We conclude our hypothesis testing that has allowed us to make supported claims regarding our findings to move onto building the models for our data.
We will now develop machine learning models to predict the diabetes outcome of patients in the dataset. Using preexisting algorithms, we will produce a model that will make an outcome prediction when given information. There are many algorithms to choose from; however, we decided to use the classification models Random Forest, K-Nearest Neighbor (kNN), and Support Vector Machine (SVM).
Random Forest is a more versatile version of the decision tree, eliminating overfitting datasets and increasing accuracy. Both decision tree and random forest can handle missing data much better than other algorithms, and is overall faster to predict results due to the logorithmic size of the trees. However, the model takes a lot of resources to produce due to making several objects, and the model is far less interpretable than decision tree.
We are expecting Random Forest to produce the best results for our dataset due to its versatility.
kNN is a intuitive and simple algorithm to visualize, with many variations to the algorithm embedded in the distance metrics used. However, it is sensitive to poorly matched features and has difficulty handling too much data at once, and generally favors matching one data over the other. It also handles high dimensions poorly, as there is a risk of overfitting.

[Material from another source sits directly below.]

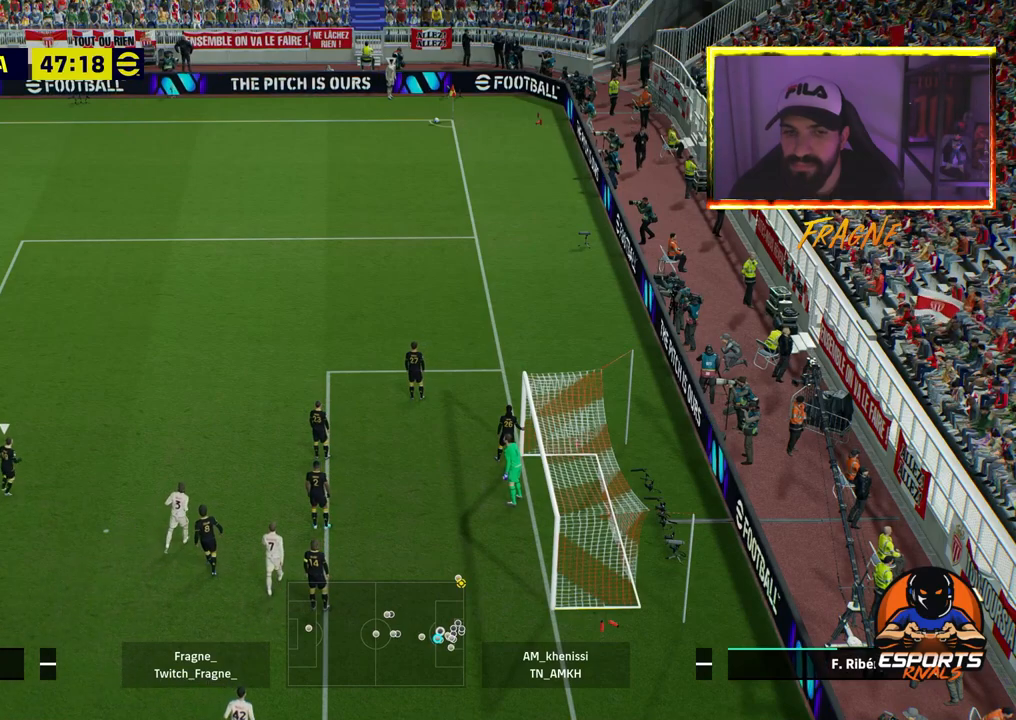
{"buttons": ["R2"], "right_stick": "center", "events": []}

kNN is a common algorithm used in many datasets, thus we want to see how accurate this algorithm can be in a situation it may struggle in.
SVMs are "the go-to method for a high performing algorithm with little tuning." They are more effective in datasets with high dimensions and clear margins between classes, and are generally more computationally friendly. It struggles with overlapping classes and becomes resource demanding in large datasets. We want to see how SVM would perform in a medium dimension and large dataset.

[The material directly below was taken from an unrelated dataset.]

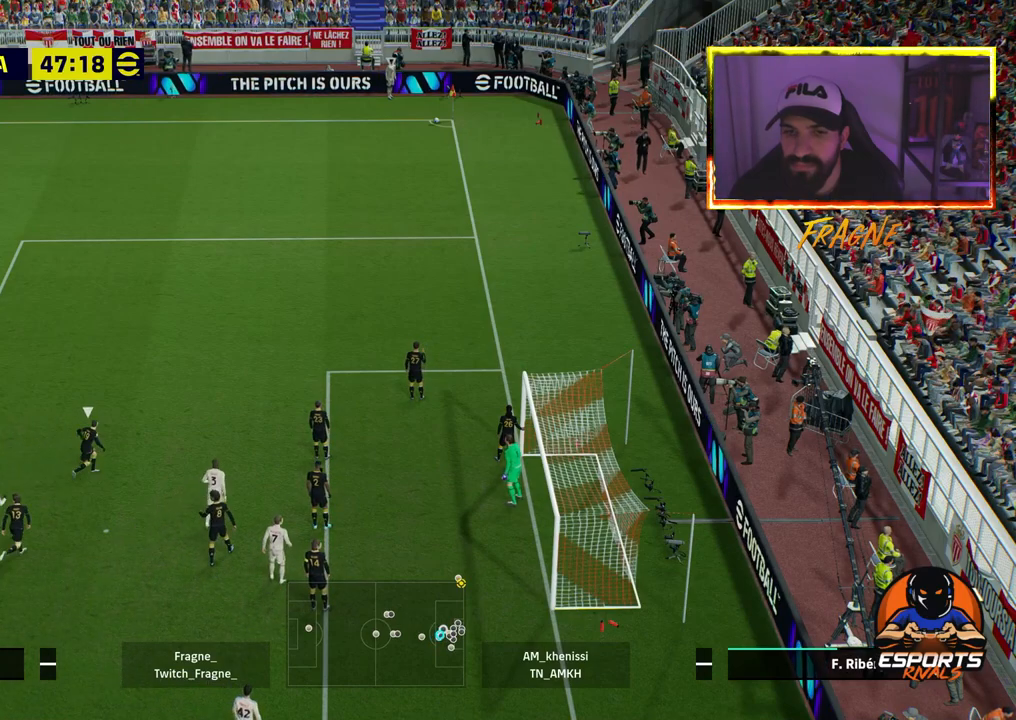
{"buttons": ["R2"], "right_stick": "center", "events": []}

In producing a model using an algorithm, there are several parameters that can be adjusted to produce a different model, named hyperparameters, which should be adjusted and tuned to produce the best model for our purpose, called hyperparameter tuning. Since manually testing each combination of hyperparameters is time consuming, we use grid search to test each combination and return the best result.
Hyperparameter tuning will be scored by recall. Recall is the percentage of true positives that is actually marked as true positive. In this situation, we are trying to decrease false negatives. If a diabetic individual was not detected as diabetic -- a false negative -- they could be harmed due to not being given care. Thus we are concerned about the recall score of category 1.
We will not be entirely prioritizing the recall score of category 1, since if a model answers 1 for every data set, the recall for category 1 will technically be 100%. We will also be looking at accuracy overall.
We will run the model algorithms through 3 differently preprocessed datasets: Replaced zeroes dataset, original dataset, and removed zeroes dataset. Each algorithm has an ideal preprocessing method that allows an ideal model, thus we will compare the results of our models for each dataset.
First we will split our data into training and testing data for the replaced zeroes with median dataframe. 25% of the data will be reserved for verifying the quality of our model.
# Initialize X and Y test and train groups
X = replace_zero_data.loc[:, replace_zero_data.columns != 'Outcome']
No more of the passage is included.